# Deal on a vintage Traynor - $450 firm



## JayK (Feb 18, 2020)

Kijiji - Buy, Sell & Save with Canada's #1 Local Classifieds


Visit Kijiji Classifieds to buy, sell, or trade almost anything! New and used items, cars, real estate, jobs, services, vacation rentals and more virtually anywhere.




www.kijiji.ca


----------



## MetalTele79 (Jul 20, 2020)

I sold one of these about a decade ago for $75. It's solid state and not that great. I feel like there are much better options available around the $500 point.


----------



## Mikev7305 (Jan 6, 2020)

I have one and i couldnt imagine it being worth more than $100


----------



## Frenchy99 (Oct 15, 2016)

Is this add a joke ???


----------



## colchar (May 22, 2010)

Frenchy99 said:


> Is this add a joke ???



It has to be. He also has a tube Marshall available for $800 so the Traynor ad has to be an attempt at humour.


----------



## tomee2 (Feb 27, 2017)

Johan Segeborn fan I guess... not worth more than $50 to me though.


----------



## Granny Gremlin (Jun 3, 2016)

The TS series has become popular with punk/metal/noise kids in that last few years. I can think of one known local musician who uses them exclusively and collects them; he may have helped with the trend. They have a cool sound, especially the bigger ones (more features, better EQ and more full range speakers to translate that). Personally it's not a tone I want all the time, but when it's right it's right. Also good pedal platforms if you run them clean (and you can cuz solid state).

Even with that taken into account, this is stupid overpriced. I've seen TS-25s recently in popular shops for 250-350 and thought even that was getting ahead of the market. There are also some big guns in that series (including a 200 watt head IIRC).

1-200 would be about right, with closer to 100 for a TS-15 which is the basic bitch of the series. I mean get a similarly powered amp for cheaper; even a Peavey Rage will cost that much.

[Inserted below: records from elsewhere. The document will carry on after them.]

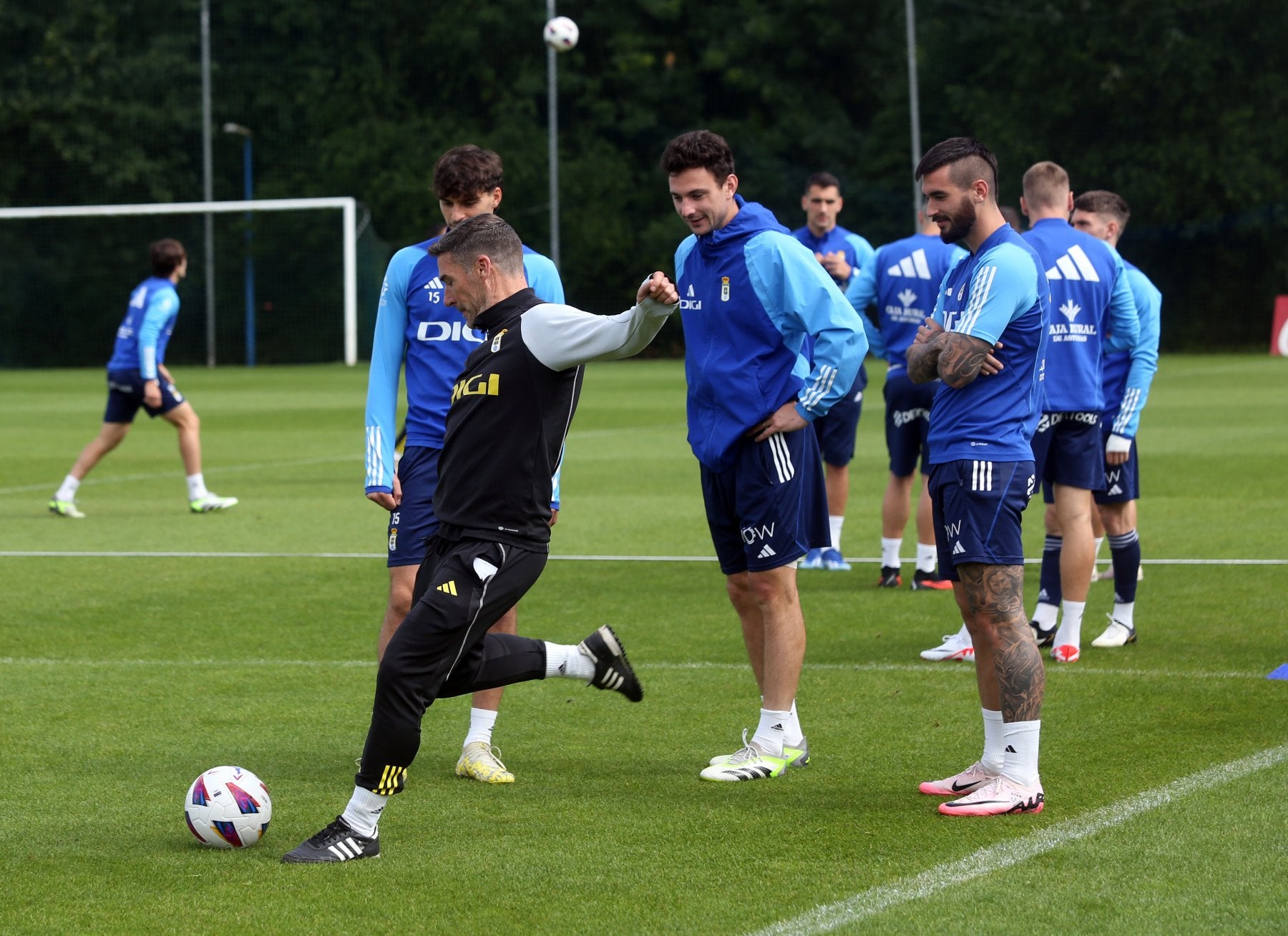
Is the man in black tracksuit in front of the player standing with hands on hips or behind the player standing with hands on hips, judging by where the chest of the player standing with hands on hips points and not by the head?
in front

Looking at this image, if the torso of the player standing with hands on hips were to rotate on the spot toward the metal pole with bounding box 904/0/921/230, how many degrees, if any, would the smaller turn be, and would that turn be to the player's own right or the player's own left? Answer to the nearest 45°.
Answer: approximately 135° to the player's own right

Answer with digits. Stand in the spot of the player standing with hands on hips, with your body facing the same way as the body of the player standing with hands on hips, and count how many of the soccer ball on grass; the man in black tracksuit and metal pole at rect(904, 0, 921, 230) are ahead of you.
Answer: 2

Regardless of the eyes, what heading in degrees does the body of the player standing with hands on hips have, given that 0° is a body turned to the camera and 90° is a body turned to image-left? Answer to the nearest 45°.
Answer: approximately 45°

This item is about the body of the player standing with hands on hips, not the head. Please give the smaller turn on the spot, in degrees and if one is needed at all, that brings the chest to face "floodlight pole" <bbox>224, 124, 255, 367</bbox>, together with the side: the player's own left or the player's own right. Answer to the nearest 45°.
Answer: approximately 135° to the player's own right

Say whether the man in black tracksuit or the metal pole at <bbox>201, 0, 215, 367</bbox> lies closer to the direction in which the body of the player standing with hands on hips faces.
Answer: the man in black tracksuit

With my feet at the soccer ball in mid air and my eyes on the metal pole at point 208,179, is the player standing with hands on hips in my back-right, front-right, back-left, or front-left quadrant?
back-left

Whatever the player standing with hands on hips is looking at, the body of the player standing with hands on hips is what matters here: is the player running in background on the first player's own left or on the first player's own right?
on the first player's own right

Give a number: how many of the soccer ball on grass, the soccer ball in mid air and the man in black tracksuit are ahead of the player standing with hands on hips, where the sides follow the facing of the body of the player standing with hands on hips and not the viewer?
2

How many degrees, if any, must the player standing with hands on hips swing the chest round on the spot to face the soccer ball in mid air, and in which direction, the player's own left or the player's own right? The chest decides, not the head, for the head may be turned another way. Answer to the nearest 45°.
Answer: approximately 135° to the player's own right

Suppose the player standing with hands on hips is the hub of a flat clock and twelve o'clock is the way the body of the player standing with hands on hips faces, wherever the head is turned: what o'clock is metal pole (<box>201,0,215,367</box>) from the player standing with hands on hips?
The metal pole is roughly at 4 o'clock from the player standing with hands on hips.

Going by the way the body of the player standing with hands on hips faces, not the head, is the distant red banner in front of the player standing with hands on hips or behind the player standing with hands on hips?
behind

Word of warning though, these were cheap amps so bought by kids and abused, and they're now 40-50 years old. The power sections can easily fry because the power transistors are attached to the amp chassis as a heat sink. Heat and time can cause the thermal compound that Traynor used (couples the transistor to the chassis for heat disipation) to dry out and crumble away so they overheat. Easy fix and you can still get the transistors ($5 each; remember to grab some compound as well). If this is the case with one of the 2 power transistors (push pull like a tube amp), the breaker will refuse to let the amp stay on for more than 30s-1m but it will otherwise mostly work until then (for progressively shorter and shorter periods of time) - take the deal for the 'dead' amp. Not sure what happens if both blown ( the breaker probably still goes but you def won't get signal at all).


----------



## gtone (Nov 1, 2009)

Guarantee he won't be sad to see it go if some fool paid him $450, ha ha...


----------



## JayK (Feb 18, 2020)

I don't think the ad is a joke. I think it is some overly optimistic gear hustling due to Johan Segeborn's praise.
They are cool amps though, I bought a pair pretty cheap a couple years ago. Seller had two and I was going to pick just one, but they each sounded different and now I sometimes play them in stereo. Cool agressive tone. Definitely cheap SS sounding, but in a good way once you figure them out (if that makes sense).


----------



## laristotle (Aug 29, 2019)

A few years back, I sold a TS-25 for $80 and a TS-25B for $90.
At the time, I felt guilty asking so much. lol


----------



## dropthebeat (Apr 29, 2009)

So I completely adore these amps. I have a TS25, a TS50b and a ridiculous TS200 and look forward to adding a 15 and a 50 to the pile someday. I put a decent Alnico speaker in the 25 and although it's definitely a particular tone, it easily hangs with any of the 50ish amps I've owned. Using the 25 in tandem with a DRRI loaded with a very clean speaker, I'm happier than I've ever been with my tone in 20+ years of playing.

$450 is a joke, though. This is a $150 amp on a very good day.

Good luck to the seller, I guess.


----------



## Frenchy99 (Oct 15, 2016)

Dont get me wrong. I do like these amps. I have a TS-25B combo and the TS-200 but would never pay $450 for a TS-15...

The asking price is a joke.


----------



## butterknucket (Feb 5, 2006)

Yeah, my younger cousin had one of those back in the 90's. I thought it was a piece of junk. 

I'm not sure why people think these are so great all of a sudden.


----------



## tomee2 (Feb 27, 2017)

Close mic, and added reverb in Cubase so it sounds real big.


----------